Passage
--- begin ---

Lecture 4: Overfitting & KNNs

Front Matter

  • Instructors: Matt Gormley & Henry Chai
  • Date: 9/9/24

Announcements

  • HW2 released 9/4, due 9/16 at 11:59 PM
  • Written portion: 1 graded submission
  • Programming portion: 10 submissions to autograder

Decision Tree Learning

Pseudocode Recap

  • Function train: Calls tree_recurse
  • Function tree_recurse:
    • Base case: if some condition (data empty, identical labels/features, etc.), assign majority vote label
    • Recursive case: Find best attribute to split, create child nodes

Handling Edge Cases

  • Possibility of calling tree_recurse with empty data
  • Handling leaf nodes with no training data:
    • Options: Random label or majority vote over entire dataset

Splitting Criteria

  • Key Splitting Criteria: Gini impurity and Information gain
  • Study by Bluntine & Niblett (1992) shows minor differences

Inductive Bias and Decision Trees

  • Seeks the smallest tree with high mutual information features
  • Follows Occam's Razor: simplest tree that explains the dataset

Pros & Cons of Decision Trees

  • Pros:

    • Interpretable
    • Efficient (in terms of computation and storage)
    • Versatile for classification and regression
    • Handles categorical and real-valued features
  • Cons:

    • Greedy learning approach
    • Possible overfitting
    • Not guaranteed to find the simplest tree with zero training error

Overfitting

Concepts

  • Overfitting:
    • Model too complex, fitting noise rather than pattern
    • Lacks inductive bias for generalization
  • Underfitting:
    • Model too simple, missing the actual pattern
    • Excessive inductive bias

Error Rates

  • Training error rate vs Test error rate vs True error rate
  • Overfitting occurs when test error > training error

Combatting Overfitting

  • Heuristics: Do not split:
    • Beyond a certain depth
    • With fewer data points
    • When information gain is minimal
  • Pruning:
    • Use validation dataset to evaluate splits
    • Remove splits that don't improve validation error

Nearest Neighbor (KNN)

The Duck Test

  • Classify by most similar training point
  • Use distance metrics (e.g., Euclidean, Manhattan distances)

Nearest Neighbor Model

  • No training required
  • Zero training error as a point is its own nearest neighbor

Summary of Objectives

  • Implement and use decision tree criteria
  • Understand model generalization and memorization
  • Identify inductive bias
  • Recognize overfitting/underfitting
  • Use pruning to combat overfitting

Real-Valued Features: Fisher Iris Dataset

  • Overview of features (sepal/petal length/width)
  • Used for testing classification models

The lecture provided an in-depth look at decision trees, their advantages and limitations, and introduced strategies to combat overfitting. It also introduced the K-Nearest Neighbor algorithm with a focus on understanding distance metrics and model characteristics.

--- end ---

Given exercise
Write out the lecture notes word for word, from "Real-Valued Features: Fisher" up to and including "and model characteristics.". The lines that come after the lecture notes are separate material.

Data listing
--- begin ---

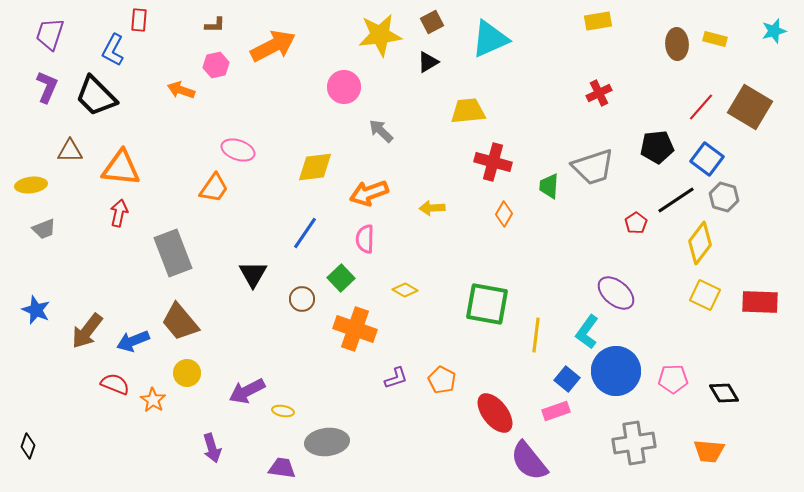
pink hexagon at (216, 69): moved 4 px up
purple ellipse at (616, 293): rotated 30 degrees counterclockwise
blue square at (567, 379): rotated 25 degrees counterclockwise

--- end ---
--- begin ---

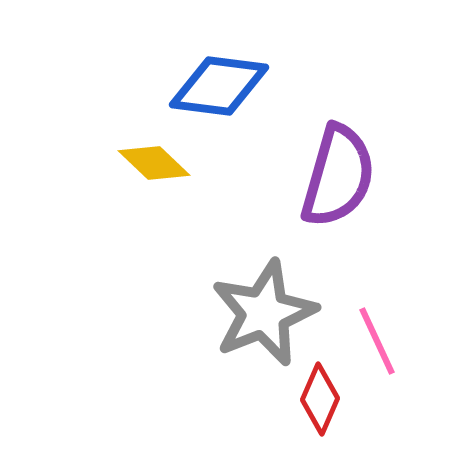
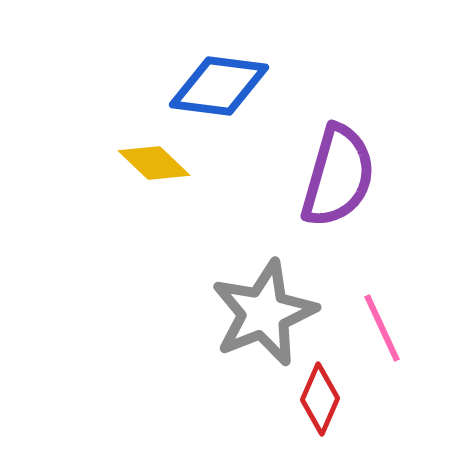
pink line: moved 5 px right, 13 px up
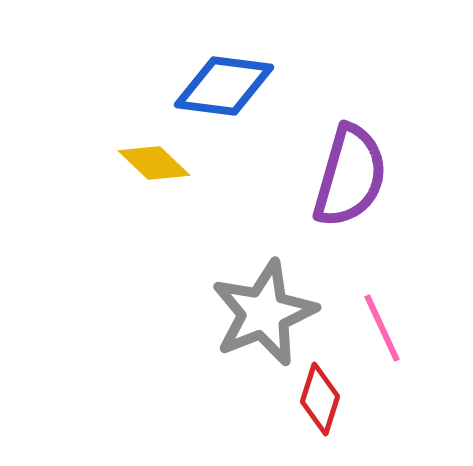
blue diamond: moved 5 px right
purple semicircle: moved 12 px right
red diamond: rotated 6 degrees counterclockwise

--- end ---

Complete response
Real-Valued Features: Fisher Iris Dataset

  • Overview of features (sepal/petal length/width)
  • Used for testing classification models

The lecture provided an in-depth look at decision trees, their advantages and limitations, and introduced strategies to combat overfitting. It also introduced the K-Nearest Neighbor algorithm with a focus on understanding distance metrics and model characteristics.